=== Begin Enclosure ===

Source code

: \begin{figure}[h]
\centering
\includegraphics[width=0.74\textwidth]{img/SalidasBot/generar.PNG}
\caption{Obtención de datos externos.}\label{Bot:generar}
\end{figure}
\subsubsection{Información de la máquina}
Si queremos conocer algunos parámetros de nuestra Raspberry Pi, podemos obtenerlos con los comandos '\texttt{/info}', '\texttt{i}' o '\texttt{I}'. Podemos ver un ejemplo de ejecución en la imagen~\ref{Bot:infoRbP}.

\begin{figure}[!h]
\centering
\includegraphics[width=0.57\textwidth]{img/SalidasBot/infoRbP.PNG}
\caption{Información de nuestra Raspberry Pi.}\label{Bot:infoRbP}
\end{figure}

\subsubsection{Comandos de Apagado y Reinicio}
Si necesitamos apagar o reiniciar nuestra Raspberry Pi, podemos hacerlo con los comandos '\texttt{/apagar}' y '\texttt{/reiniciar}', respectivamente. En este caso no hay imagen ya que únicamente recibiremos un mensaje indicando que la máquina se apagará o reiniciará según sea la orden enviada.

=== End Enclosure ===

**Work instruction:** Line for line, set down the listing above again.

**Output below:**
Source code

: \begin{figure}[h]
\centering
\includegraphics[width=0.74\textwidth]{img/SalidasBot/generar.PNG}
\caption{Obtención de datos externos.}\label{Bot:generar}
\end{figure}
\subsubsection{Información de la máquina}
Si queremos conocer algunos parámetros de nuestra Raspberry Pi, podemos obtenerlos con los comandos '\texttt{/info}', '\texttt{i}' o '\texttt{I}'. Podemos ver un ejemplo de ejecución en la imagen~\ref{Bot:infoRbP}.

\begin{figure}[!h]
\centering
\includegraphics[width=0.57\textwidth]{img/SalidasBot/infoRbP.PNG}
\caption{Información de nuestra Raspberry Pi.}\label{Bot:infoRbP}
\end{figure}

\subsubsection{Comandos de Apagado y Reinicio}
Si necesitamos apagar o reiniciar nuestra Raspberry Pi, podemos hacerlo con los comandos '\texttt{/apagar}' y '\texttt{/reiniciar}', respectivamente. En este caso no hay imagen ya que únicamente recibiremos un mensaje indicando que la máquina se apagará o reiniciará según sea la orden enviada.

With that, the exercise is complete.